# Request 1
Translate this sentence from the passage about the insect-checking videos into Spanish: "The press releases, and how to order the videos, follow below."

# Quoted passage
──────────────────────────────
HOW TO Check for Insects, recorded in Lakewood, NJ, is intended for specialists in food service, rabbis and mashgichim. The companion item, A Guide to Home Vegetable Inspection, is intended for the home and use in everyone’s kitchen. In both videos, the expert is Rabbi Yosef Eisen, Rabbinic Administrator of the Vaad Hakashrus of the Five Towns & Rockaway and a former OU Kosher Rabbinic Coordinator.
The press releases, and how to order the videos, follow below.
OU Kosher has released “HOW TO Check for Insects,” the fifth DVD recorded at a series of kashrut seminars presented during the past few years at OU headquarters and in Lakewood, the great New Jersey Ir Ha’Torah, city of Torah, home to the world famous Beth Medrash Govoha and a variety of other yeshivos and kollelim.
──────────────────────────────
# Data listing
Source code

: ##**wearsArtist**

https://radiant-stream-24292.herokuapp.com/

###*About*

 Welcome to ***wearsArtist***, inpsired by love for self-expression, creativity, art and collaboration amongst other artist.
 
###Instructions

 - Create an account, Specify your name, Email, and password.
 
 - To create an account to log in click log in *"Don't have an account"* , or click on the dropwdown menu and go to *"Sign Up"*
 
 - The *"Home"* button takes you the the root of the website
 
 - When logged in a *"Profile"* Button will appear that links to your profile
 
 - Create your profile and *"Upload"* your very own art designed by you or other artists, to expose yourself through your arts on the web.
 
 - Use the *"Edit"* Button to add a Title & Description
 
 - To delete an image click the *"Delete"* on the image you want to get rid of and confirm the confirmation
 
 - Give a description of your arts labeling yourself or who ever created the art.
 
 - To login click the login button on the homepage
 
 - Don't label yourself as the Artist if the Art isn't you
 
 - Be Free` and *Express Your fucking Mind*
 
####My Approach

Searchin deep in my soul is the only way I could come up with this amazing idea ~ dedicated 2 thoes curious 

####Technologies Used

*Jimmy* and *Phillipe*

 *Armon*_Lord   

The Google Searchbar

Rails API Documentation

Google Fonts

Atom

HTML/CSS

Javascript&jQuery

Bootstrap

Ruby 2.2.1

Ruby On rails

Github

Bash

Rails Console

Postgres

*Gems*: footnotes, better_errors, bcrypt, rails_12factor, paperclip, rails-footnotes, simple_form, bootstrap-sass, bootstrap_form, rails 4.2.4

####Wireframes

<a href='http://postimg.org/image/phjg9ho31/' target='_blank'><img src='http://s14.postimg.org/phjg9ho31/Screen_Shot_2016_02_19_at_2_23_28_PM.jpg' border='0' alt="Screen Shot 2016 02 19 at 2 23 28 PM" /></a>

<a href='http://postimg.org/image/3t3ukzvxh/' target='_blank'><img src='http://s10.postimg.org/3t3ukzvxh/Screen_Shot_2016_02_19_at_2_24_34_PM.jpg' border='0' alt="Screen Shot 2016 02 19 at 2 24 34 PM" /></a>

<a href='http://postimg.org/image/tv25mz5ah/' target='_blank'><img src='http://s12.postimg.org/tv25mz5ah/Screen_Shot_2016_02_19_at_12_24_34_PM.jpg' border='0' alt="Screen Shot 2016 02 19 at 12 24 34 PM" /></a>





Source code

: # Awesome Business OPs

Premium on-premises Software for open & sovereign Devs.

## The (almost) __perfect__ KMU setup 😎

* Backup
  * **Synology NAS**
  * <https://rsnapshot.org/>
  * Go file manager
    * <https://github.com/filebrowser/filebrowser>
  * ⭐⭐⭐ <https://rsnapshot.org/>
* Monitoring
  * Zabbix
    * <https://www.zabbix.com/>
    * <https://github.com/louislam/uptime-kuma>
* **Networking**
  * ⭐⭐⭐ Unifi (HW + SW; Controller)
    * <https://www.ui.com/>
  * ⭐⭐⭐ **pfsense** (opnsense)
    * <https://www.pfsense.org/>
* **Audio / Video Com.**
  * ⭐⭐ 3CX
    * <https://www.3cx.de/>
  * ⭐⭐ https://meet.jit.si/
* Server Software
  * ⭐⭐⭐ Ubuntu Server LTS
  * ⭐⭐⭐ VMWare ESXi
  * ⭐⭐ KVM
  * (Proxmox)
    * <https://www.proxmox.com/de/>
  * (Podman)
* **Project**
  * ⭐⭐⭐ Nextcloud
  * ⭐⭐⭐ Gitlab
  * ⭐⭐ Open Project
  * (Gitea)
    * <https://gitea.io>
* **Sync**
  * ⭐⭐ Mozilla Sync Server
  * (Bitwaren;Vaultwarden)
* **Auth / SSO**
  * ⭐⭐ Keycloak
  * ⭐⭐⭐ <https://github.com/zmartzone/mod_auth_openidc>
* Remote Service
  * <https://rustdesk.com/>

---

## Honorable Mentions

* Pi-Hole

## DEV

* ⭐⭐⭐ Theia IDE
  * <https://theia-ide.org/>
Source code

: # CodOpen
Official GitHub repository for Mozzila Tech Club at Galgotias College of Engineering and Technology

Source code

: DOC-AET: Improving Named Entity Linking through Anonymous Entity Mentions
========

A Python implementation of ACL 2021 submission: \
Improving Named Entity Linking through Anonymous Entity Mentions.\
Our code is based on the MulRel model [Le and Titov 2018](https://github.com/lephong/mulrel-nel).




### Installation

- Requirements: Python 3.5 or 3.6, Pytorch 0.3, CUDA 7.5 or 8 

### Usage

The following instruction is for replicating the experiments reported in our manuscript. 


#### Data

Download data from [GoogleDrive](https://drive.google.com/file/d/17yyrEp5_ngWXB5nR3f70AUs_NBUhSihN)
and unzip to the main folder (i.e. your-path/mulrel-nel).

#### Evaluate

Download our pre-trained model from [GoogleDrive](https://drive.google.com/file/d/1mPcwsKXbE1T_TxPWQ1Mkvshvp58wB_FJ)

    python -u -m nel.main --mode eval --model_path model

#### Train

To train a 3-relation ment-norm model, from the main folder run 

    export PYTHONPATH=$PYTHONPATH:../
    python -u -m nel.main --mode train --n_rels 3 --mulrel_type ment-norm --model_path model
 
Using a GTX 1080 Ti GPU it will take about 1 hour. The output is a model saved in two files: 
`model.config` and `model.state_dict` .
──────────────────────────────
# Request 2
Output the listing from its first line up to and including the line containing "- To delete" as a JSON list of strings. Use one string per line and omit blank lines.

# Task result 1
Los comunicados de prensa y la manera de pedir los videos figuran a continuación.

# Task result 2
[
  "Source code",
  ": ##**wearsArtist**",
  "https://radiant-stream-24292.herokuapp.com/",
  "###*About*",
  " Welcome to ***wearsArtist***, inpsired by love for self-expression, creativity, art and collaboration amongst other artist.",
  "###Instructions",
  " - Create an account, Specify your name, Email, and password.",
  " - To create an account to log in click log in *\"Don't have an account\"* , or click on the dropwdown menu and go to *\"Sign Up\"*",
  " - The *\"Home\"* button takes you the the root of the website",
  " - When logged in a *\"Profile\"* Button will appear that links to your profile",
  " - Create your profile and *\"Upload\"* your very own art designed by you or other artists, to expose yourself through your arts on the web.",
  " - Use the *\"Edit\"* Button to add a Title & Description",
  " - To delete an image click the *\"Delete\"* on the image you want to get rid of and confirm the confirmation"
]